--- What the task asks ---
As the answer, give a copy of each line below that includes the word "linecap".

[[ Data extract, beginning ]]

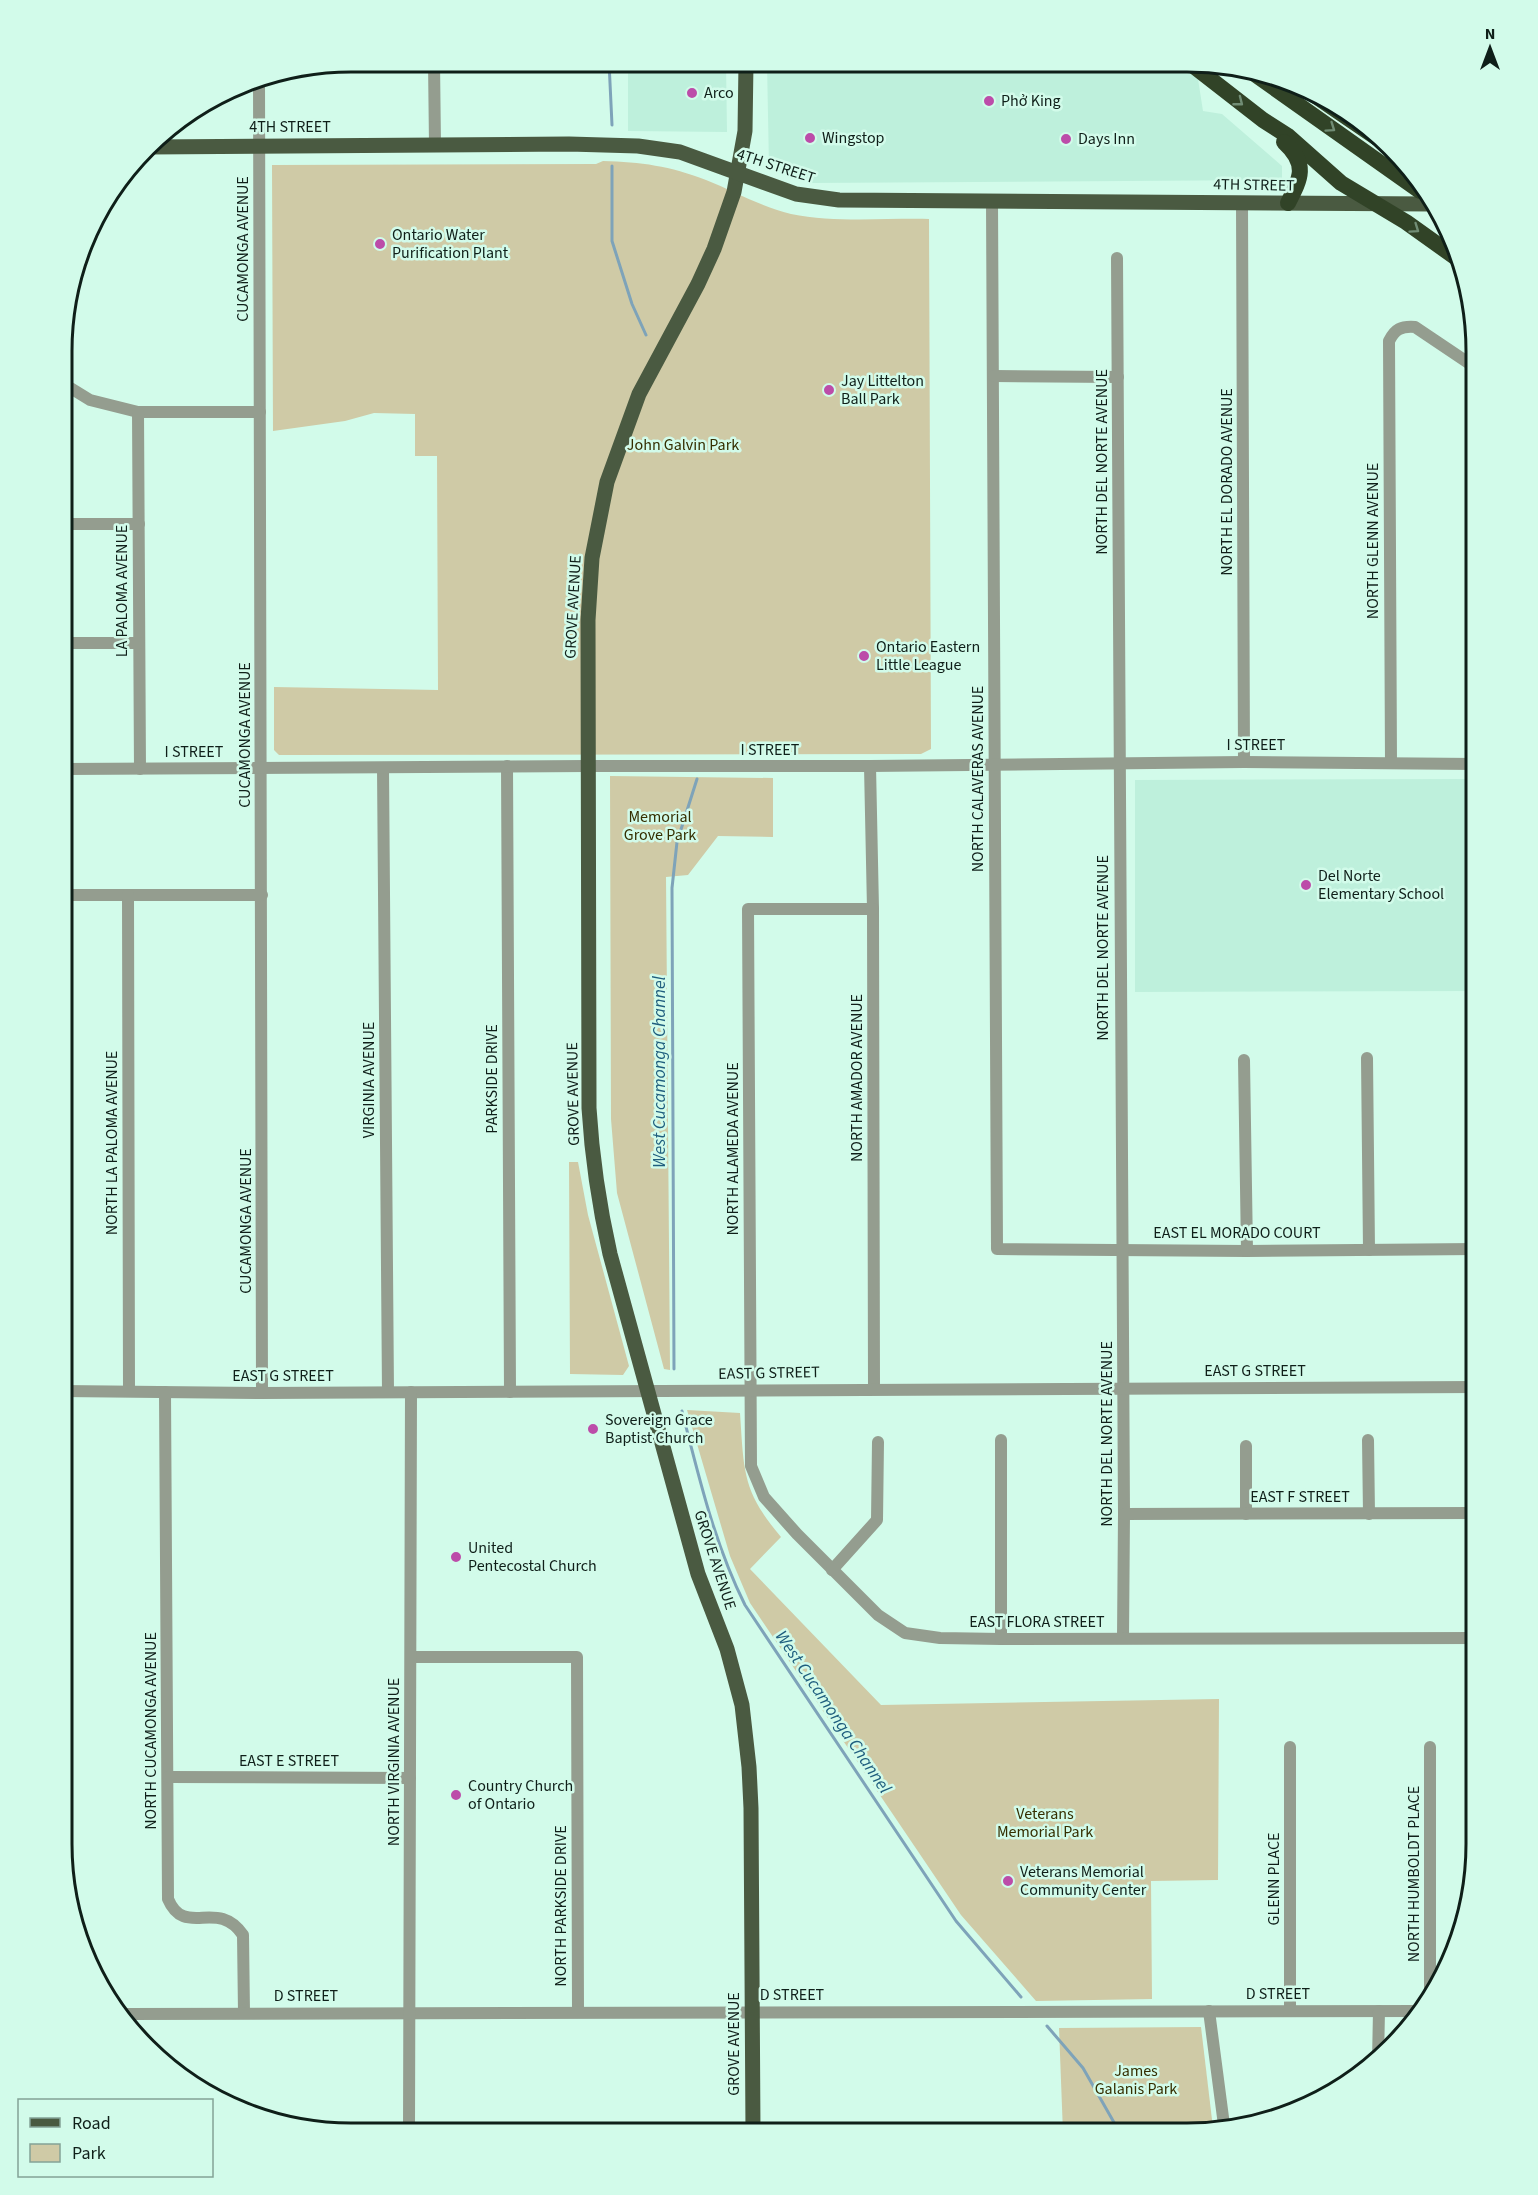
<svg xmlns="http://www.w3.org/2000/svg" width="1538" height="2195" font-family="'Source Sans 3',sans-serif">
  <rect width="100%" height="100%" fill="#d2fbea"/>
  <g fill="#bef0dc">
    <path d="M628 62 726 63 727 132 628 131Z"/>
    <path d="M767 63 1177 64 1198 79 1203 111 1222 114 1282 166V180L809 183 769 167Z"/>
    <path d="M1476 779V991L1135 992V780Z"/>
  </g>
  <g fill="#cfcaa6">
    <path d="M603 161C641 162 670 166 706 180 734 191 761 207 791 214 835 223 884 218 929 219L931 749 921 754 279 755 274 750V687L438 690 437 456H415V414L374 413 345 421 273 431 272 165 596 164Z"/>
    <path d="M610 776 773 778V837L718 836 688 875 666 877 670 1370 664 1369 617 1193 611 1119Z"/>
    <path d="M569 1162H578L588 1215 629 1366 623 1375 570 1374Z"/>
    <path d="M687 1410 740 1413C744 1471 742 1491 781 1537L750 1569 881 1705 1219 1699 1218 1880 1151 1881 1152 1999 1036 2001 961 1915 750 1603 730 1556Z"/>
    <path d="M1201 2027 1213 2128 1188 2133H1063L1059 2028Z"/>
  </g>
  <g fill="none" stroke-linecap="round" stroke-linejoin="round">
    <g stroke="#7ea3b9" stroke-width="3">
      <path d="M609 62 612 125"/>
      <path d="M612 166V241L632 304 646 335"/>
      <path d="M674 1369 672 888 677 842 697 779"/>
      <path d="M682 1411C699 1477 714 1543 745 1605L956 1921 1021 1997"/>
      <path d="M1047 2026 1083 2068 1120 2133"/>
    </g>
    <g stroke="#949d8f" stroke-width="12">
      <path d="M434 62 435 145"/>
      <path d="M259 77 262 1393"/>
      <path d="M992 201 997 1249 1247 1251 1476 1249"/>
      <path d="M1242 203 1244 762"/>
      <path d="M1117 258 1124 1514 1123 1638"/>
      <path d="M994 376 1118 377"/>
      <path d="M64 384 90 400 138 412H260"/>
      <path d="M138 412 140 769"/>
      <path d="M64 524H139"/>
      <path d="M63 643H139"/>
      <path d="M1391 763 1389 341C1395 329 1401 326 1415 327L1476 368"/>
      <path d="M507 766 510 1392"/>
      <path d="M870 766 873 909 874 1389"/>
      <path d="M383 768 388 1392"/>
      <path d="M63 769 588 766H870L1244 762 1476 764"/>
      <path d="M63 895H262"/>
      <path d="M128 895 129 1390"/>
      <path d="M873 909H748L751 1466 764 1497 797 1534 878 1615 905 1633 940 1638 1001 1639 1476 1638"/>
      <path d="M1367 1058 1369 1250"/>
      <path d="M1244 1060 1247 1251"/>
      <path d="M62 1391 262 1393 1476 1387"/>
      <path d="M165 1392 168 1899C185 1939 217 1897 243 1935L244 2013"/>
      <path d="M1368 1440 1369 1514"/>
      <path d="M1246 1446V1514"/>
      <path d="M1124 1514 1476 1513"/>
      <path d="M832 1570 877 1520 878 1442"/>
      <path d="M1001 1639V1440"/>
      <path d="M412 1657H577L578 2012"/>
      <path d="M1290 1747V2011"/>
      <path d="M168 1777 410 1778"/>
      <path d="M1430 2000V1747"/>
      <path d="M1209 2011 1224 2125"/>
      <path d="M126 2014 1423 2011"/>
      <path d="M1378 2061 1379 2011"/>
      <path d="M409 2131 411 1392"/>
    </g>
    <g stroke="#4a5a41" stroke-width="15">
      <path d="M746 63 745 131 734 192 714 249 698 284 639 394 607 482 592 558 588 620 589 1108C592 1158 599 1205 610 1254L698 1574 727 1649 742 1705 749 1767 751 1808 753 2132"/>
      <path d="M149 147 569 144 638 146 680 152 796 194 839 200 1431 204"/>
    </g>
    <g stroke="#314327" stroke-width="16">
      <path d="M1191 64 1263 120 1288 136 1341 183 1406 222 1455 257"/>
      <path d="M1249 70 1420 191"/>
      <path d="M1298 84 1377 138"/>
      <path d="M1284 142C1308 164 1301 178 1288 203"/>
    </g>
  </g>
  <defs><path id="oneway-chevron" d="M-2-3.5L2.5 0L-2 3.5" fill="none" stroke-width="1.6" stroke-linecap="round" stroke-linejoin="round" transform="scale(1.5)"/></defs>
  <g stroke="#718d75">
    <use href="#oneway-chevron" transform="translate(1239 102) rotate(38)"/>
    <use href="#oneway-chevron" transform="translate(1331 128) rotate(35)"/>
    <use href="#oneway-chevron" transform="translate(1415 229) rotate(35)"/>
  </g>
  <g fill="#bc4ca9" stroke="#d2fbea" stroke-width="2">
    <circle cx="692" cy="93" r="6"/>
    <circle cx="989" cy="101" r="6"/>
    <circle cx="810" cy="138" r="6"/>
    <circle cx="1066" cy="139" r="6"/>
    <circle cx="380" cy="244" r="6"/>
    <circle cx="829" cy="390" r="6"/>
    <circle cx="864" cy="656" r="6"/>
    <circle cx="1306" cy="885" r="6"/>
    <circle cx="593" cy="1429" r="6"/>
    <circle cx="456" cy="1557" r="6"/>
    <circle cx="456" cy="1795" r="6"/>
    <circle cx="1008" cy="1881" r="6"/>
  </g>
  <g text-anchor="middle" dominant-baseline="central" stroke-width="5" stroke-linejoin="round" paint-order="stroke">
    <g font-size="16" fill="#0f1f19" stroke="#d2fbea" text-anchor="start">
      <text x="704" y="93">Arco</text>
      <text x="1001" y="101">Phở King</text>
      <text x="822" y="138">Wingstop</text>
      <text x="1078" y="139">Days Inn</text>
      <text x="392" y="235">Ontario Water<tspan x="392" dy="18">Purification Plant</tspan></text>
      <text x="841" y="381">Jay Littelton<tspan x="841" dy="18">Ball Park</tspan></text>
      <text x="876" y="647">Ontario Eastern<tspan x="876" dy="18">Little League</tspan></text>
      <text x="1318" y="876">Del Norte<tspan x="1318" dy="18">Elementary School</tspan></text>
      <text x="605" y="1420">Sovereign Grace<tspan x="605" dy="18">Baptist Church</tspan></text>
      <text x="468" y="1548">United<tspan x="468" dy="18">Pentecostal Church</tspan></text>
      <text x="468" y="1786">Country Church<tspan x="468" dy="18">of Ontario</tspan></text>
      <text x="1020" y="1872">Veterans Memorial<tspan x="1020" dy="18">Community Center</tspan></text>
    </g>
    <g font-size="16" fill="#0f1f19" stroke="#d2fbea">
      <text x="290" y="127">4TH STREET</text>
      <text transform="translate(776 166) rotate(18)">4TH STREET</text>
      <text transform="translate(1254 185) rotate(1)">4TH STREET</text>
      <text transform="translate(243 249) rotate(-90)">CUCAMONGA AVENUE</text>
      <text transform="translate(1102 462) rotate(-90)">NORTH DEL NORTE AVENUE</text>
      <text transform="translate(1227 482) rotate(-90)">NORTH EL DORADO AVENUE</text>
      <text transform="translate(1373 541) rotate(-90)">NORTH GLENN AVENUE</text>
      <text transform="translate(122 591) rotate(-90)">LA PALOMA AVENUE</text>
      <text transform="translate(573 607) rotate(-87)">GROVE AVENUE</text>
      <text transform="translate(245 735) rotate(-90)">CUCAMONGA AVENUE</text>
      <text x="1256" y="745">I STREET</text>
      <text x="770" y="750">I STREET</text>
      <text x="194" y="752">I STREET</text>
      <text transform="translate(978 779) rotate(-90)">NORTH CALAVERAS AVENUE</text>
      <text transform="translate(1103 948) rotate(-90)">NORTH DEL NORTE AVENUE</text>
      <text transform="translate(857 1078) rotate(-90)">NORTH AMADOR AVENUE</text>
      <text transform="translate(492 1079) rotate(-90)">PARKSIDE DRIVE</text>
      <text transform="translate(369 1080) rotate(-90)">VIRGINIA AVENUE</text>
      <text transform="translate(573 1094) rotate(-91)">GROVE AVENUE</text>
      <text transform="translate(112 1143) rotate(-90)">NORTH LA PALOMA AVENUE</text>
      <text transform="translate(733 1149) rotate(-90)">NORTH ALAMEDA AVENUE</text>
      <text transform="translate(246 1221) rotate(-90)">CUCAMONGA AVENUE</text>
      <text x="1237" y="1233">EAST EL MORADO COURT</text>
      <text x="1255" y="1371">EAST G STREET</text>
      <text transform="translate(769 1373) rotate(-1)">EAST G STREET</text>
      <text x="283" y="1376">EAST G STREET</text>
      <text transform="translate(1107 1434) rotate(-90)">NORTH DEL NORTE AVENUE</text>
      <text x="1300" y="1497">EAST F STREET</text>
      <text transform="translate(715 1560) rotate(72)">GROVE AVENUE</text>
      <text x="1037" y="1622">EAST FLORA STREET</text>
      <text transform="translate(151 1731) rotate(-90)">NORTH CUCAMONGA AVENUE</text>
      <text x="289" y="1761">EAST E STREET</text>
      <text transform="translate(394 1762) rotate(-90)">NORTH VIRGINIA AVENUE</text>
      <text transform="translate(1414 1874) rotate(-90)">NORTH HUMBOLDT PLACE</text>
      <text transform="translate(1274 1879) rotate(-90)">GLENN PLACE</text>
      <text transform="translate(561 1906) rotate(-90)">NORTH PARKSIDE DRIVE</text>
      <text x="1278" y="1994">D STREET</text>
      <text x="792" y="1995">D STREET</text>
      <text x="306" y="1996">D STREET</text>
      <text transform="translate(734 2044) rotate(-90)">GROVE AVENUE</text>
    </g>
    <g font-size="16" fill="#352e00" stroke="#d2fbea">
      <text x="683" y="445">John Galvin Park</text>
      <text x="660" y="817">Memorial<tspan x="660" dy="18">Grove Park</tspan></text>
      <text x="1045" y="1814">Veterans<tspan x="1045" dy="18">Memorial Park</tspan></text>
      <text x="1136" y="2071">James<tspan x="1136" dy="18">Galanis Park</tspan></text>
    </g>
    <g font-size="18" font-style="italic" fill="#1f5e7e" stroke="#d2fbea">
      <text transform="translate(659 1072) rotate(-90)">West Cucamonga Channel</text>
      <text transform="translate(833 1712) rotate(56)">West Cucamonga Channel</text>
    </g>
  </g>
  <path d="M0 0H1538V2195H0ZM351 72H1187A279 279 0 0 1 1466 351V1844A279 279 0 0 1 1187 2123H351A279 279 0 0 1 72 1844V351A279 279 0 0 1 351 72Z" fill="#d2fbea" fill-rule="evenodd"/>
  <path fill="none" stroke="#0f1f19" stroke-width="3" d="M351 72H1187A279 279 0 0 1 1466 351V1844A279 279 0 0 1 1187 2123H351A279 279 0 0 1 72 1844V351A279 279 0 0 1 351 72Z"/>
  <rect x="18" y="2099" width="195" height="78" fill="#d2fbea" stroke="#84a396" stroke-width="1.5"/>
  <rect x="30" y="2118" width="30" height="9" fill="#4a5a41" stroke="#84a396" stroke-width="1.5"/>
  <text x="72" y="2129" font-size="18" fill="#0f1f19">Road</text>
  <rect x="30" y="2144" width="30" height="18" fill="#cfcaa6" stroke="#84a396" stroke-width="1.5"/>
  <text x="72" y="2159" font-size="18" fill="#0f1f19">Park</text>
  <g transform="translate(1490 48)" stroke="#d2fbea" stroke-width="4.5" paint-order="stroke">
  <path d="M0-4.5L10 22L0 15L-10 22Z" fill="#0f1f19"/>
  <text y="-9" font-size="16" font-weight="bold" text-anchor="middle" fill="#0f1f19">N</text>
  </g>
</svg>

[[ Data extract, end ]]

--- The completed task ---
  <g fill="none" stroke-linecap="round" stroke-linejoin="round">
  <defs><path id="oneway-chevron" d="M-2-3.5L2.5 0L-2 3.5" fill="none" stroke-width="1.6" stroke-linecap="round" stroke-linejoin="round" transform="scale(1.5)"/></defs>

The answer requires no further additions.